True, slavery was abolished, by Lincoln and immediately after his death, in the mid-1800s; but on the cotton plantation where Cecil Gaines was raised in Georgia, the emancipated laborers and their progeny were still treated as little more than disposable property. As a boy, Cecil witnesses his mother pulled from the field and hauled into a shed for a brief brutal interlude with a scowl faced plantation owner, and when Cecil’s father says something about it in the aftermath, he’s given a bullet to the head for protesting the rape of his wife.

There are several such atrocities that percolate throughout “The Butler,” even after Cecil (Forest Whitaker) has relocated his family up north and begun his tenure under Eisenhower (Robin Williams). And as much of an opportunity as working in the White House would seem, Cecil has a stormy house to contend with. His wife, Gloria (Oprah Winfrey acting for the first time in over a decade) is an alcoholic and carries on an inappropriate relationship with the smooth soothsayer next door (Terrance Howard), and his eldest son, Lucas (David Oyelowo) disagrees with his dad’s ‘don’t rock the boat’ stance and becomes an outspoken political activist. During the Civil Rights preamble he’s arrested repeatedly for riding on the ‘Freedom Bus’ and gets into a tangle with the Klan, and later, syncs up with the Black Panthers.

“The Butler” effortlessly sails through time, chronicling the evolution of the country and Cecil’s family. Under each new administration there are junctures where Cecil gets his one magic moment with the President, including Kennedy (James Marsden getting a passing grade on the accent) who asks him about his son and his activities. The conversation, as the film has it, goes on to have some small effect in Kennedy’s push for Civil Rights. Now if you’re rolling your eyes a little at this, you’d be somewhat right, as Cecil Gaines is a fictitious representation of Eugene Allen, who really did serve eight presidents. Still, for all its contrivances “The Butler” presents an interesting and compelling conveyance of American history through eyes of one man, in a setting where every social movement has a profound impact. It’s purposefully staged (perhaps too much so) with Cecil on the inside and Lucas, the rebellious yell, on the counter culture fringe.
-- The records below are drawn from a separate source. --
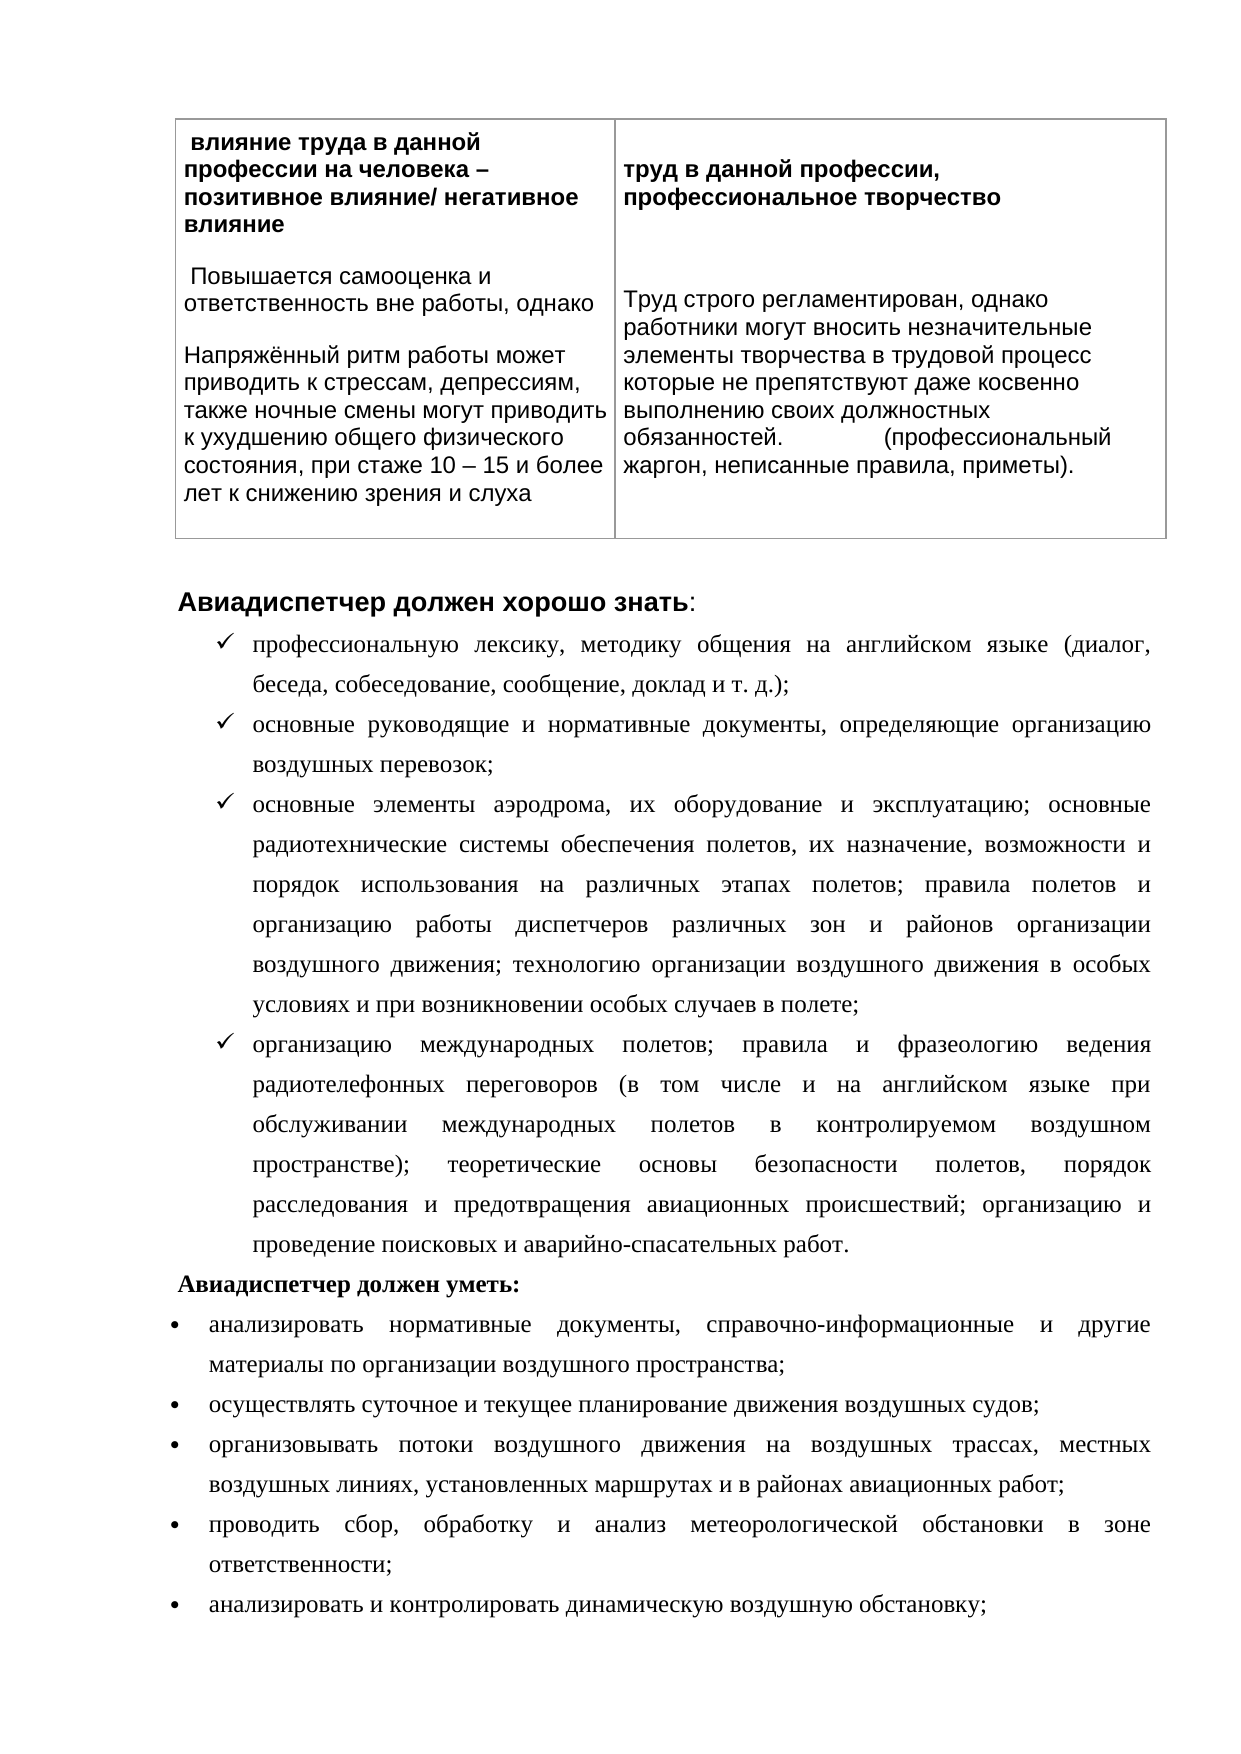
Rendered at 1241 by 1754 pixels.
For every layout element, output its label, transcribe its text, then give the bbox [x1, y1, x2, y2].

list организацию международных полетов; правила и фразеологию ведения радиотелефонных переговоров (в том числе и на английском языке при обслуживании международных полетов в контролируемом воздушном пространстве); теоретические основы безопасности полетов, порядок расследования и предотвращения авиационных происшествий; организацию и проведение поисковых и аварийно-спасательных работ. [215, 1018, 1152, 1258]
list основные элементы аэродрома, их оборудование и эксплуатацию; основные радиотехнические системы обеспечения полетов, их назначение, возможности и порядок использования на различных этапах полетов; правила полетов и организацию работы диспетчеров различных зон и районов организации воздушного движения; технологию организации воздушного движения в особых условиях и при возникновении особых случаев в полете; [215, 778, 1152, 1018]
text Авиадиспетчер должен уметь: [177, 1258, 1152, 1298]
list анализировать и контролировать динамическую воздушную обстановку; [171, 1578, 1152, 1618]
text Авиадиспетчер должен хорошо знать: [177, 578, 1152, 618]
list организовывать потоки воздушного движения на воздушных трассах, местных воздушных линиях, установленных маршрутах и в районах авиационных работ; [171, 1418, 1152, 1498]
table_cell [616, 120, 1165, 538]
list анализировать нормативные документы, справочно-информационные и другие материалы по организации воздушного пространства; [171, 1298, 1152, 1378]
list осуществлять суточное и текущее планирование движения воздушных судов; [171, 1378, 1152, 1418]
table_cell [176, 120, 614, 538]
list основные руководящие и нормативные документы, определяющие организацию воздушных перевозок; [215, 698, 1152, 778]
list профессиональную лексику, методику общения на английском языке (диалог, беседа, собеседование, сообщение, доклад и т. д.); [215, 618, 1152, 698]
list проводить сбор, обработку и анализ метеорологической обстановки в зоне ответственности; [171, 1498, 1152, 1578]
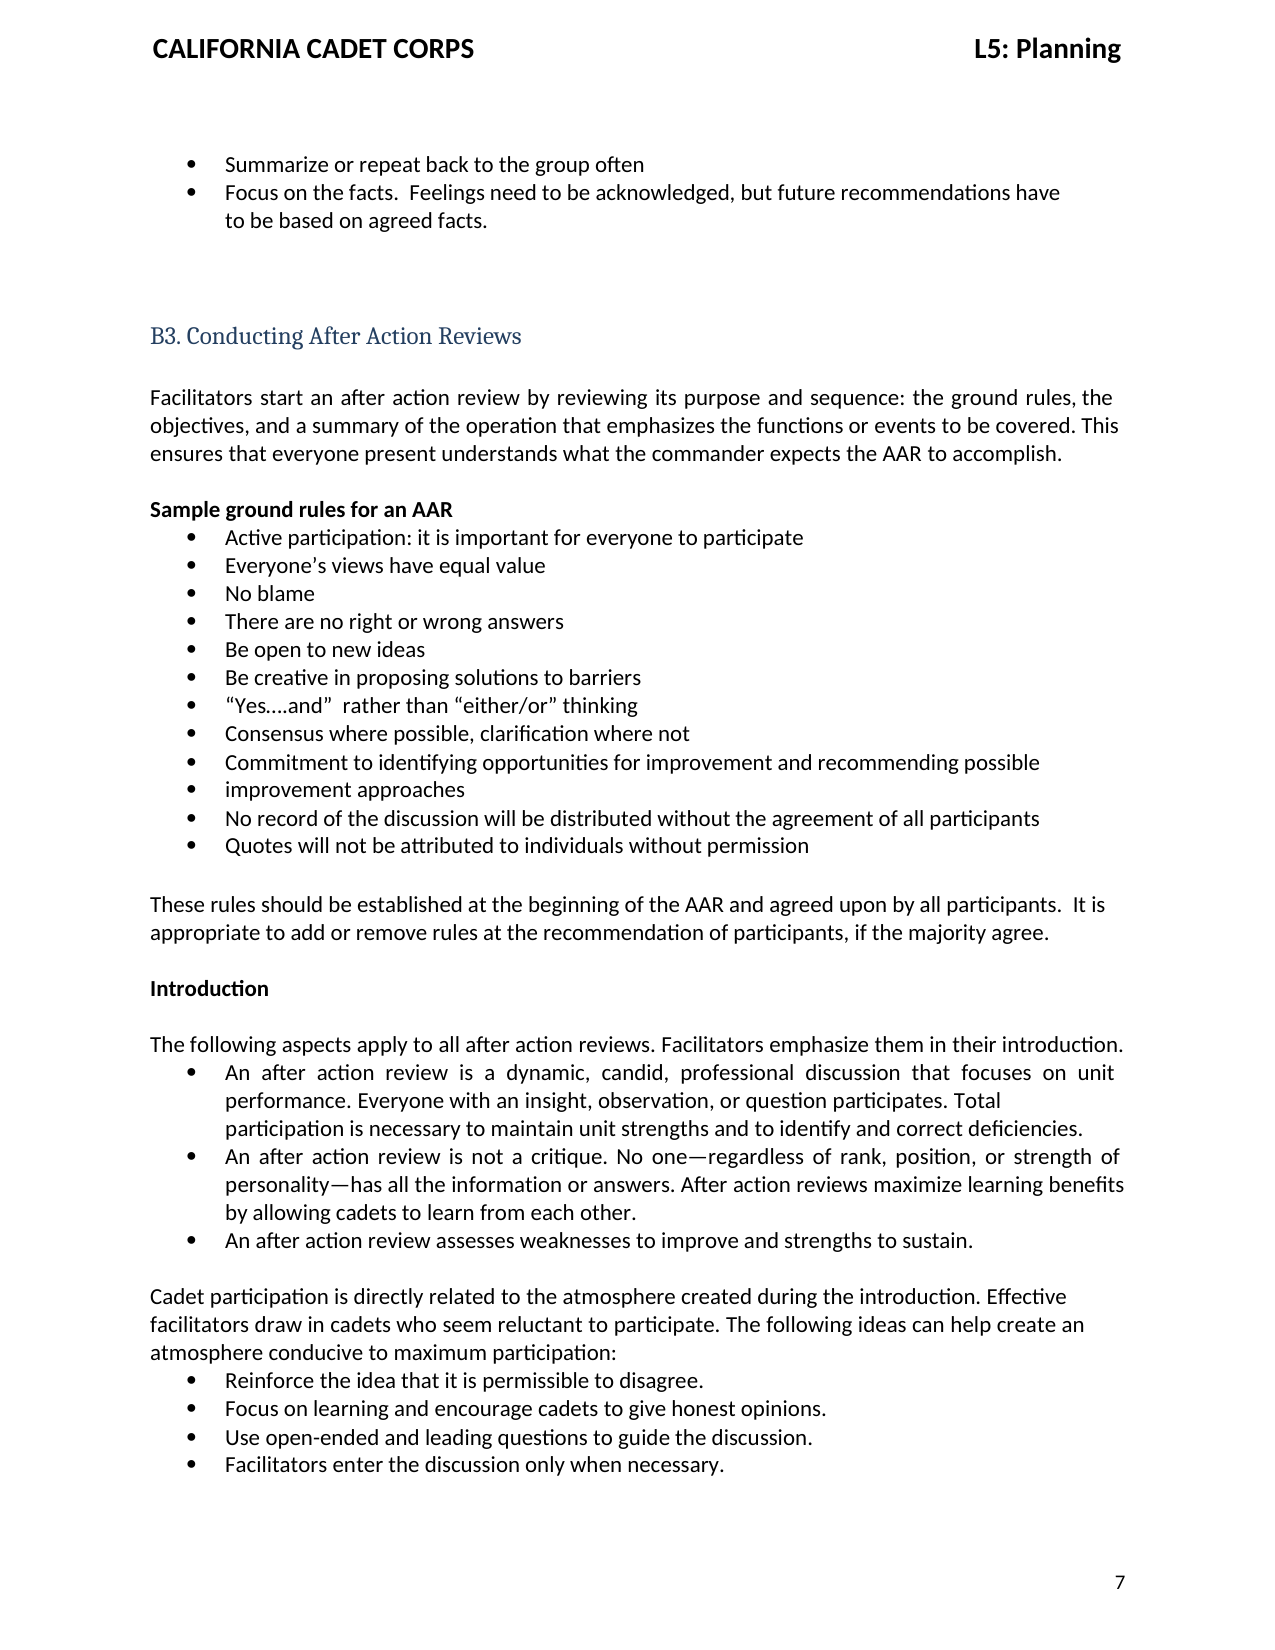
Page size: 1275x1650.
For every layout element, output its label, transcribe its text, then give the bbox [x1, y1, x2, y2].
The direction by Daniels’s and Danny Strong’s script (based on a Washington Post article by former Boston Globe scribe, Wil Haygood) often comes heavy handed and maudlin, but what they’re attempting — to compact so much into so little — is buoyed and bound by Winfrey and Whitaker. The two work superb together, as people drawn to each other yet pulled apart (over the years) by politics, work, addiction and ideals. The home is where the heart is, and Daniels and Strong get it. The wide-ranging cast includes Cuba Gooding Jr., Lenny Kravetz, Mariah Carey, John Cusack as Nixon and Jane Fonda killing it as Nancy Reagan.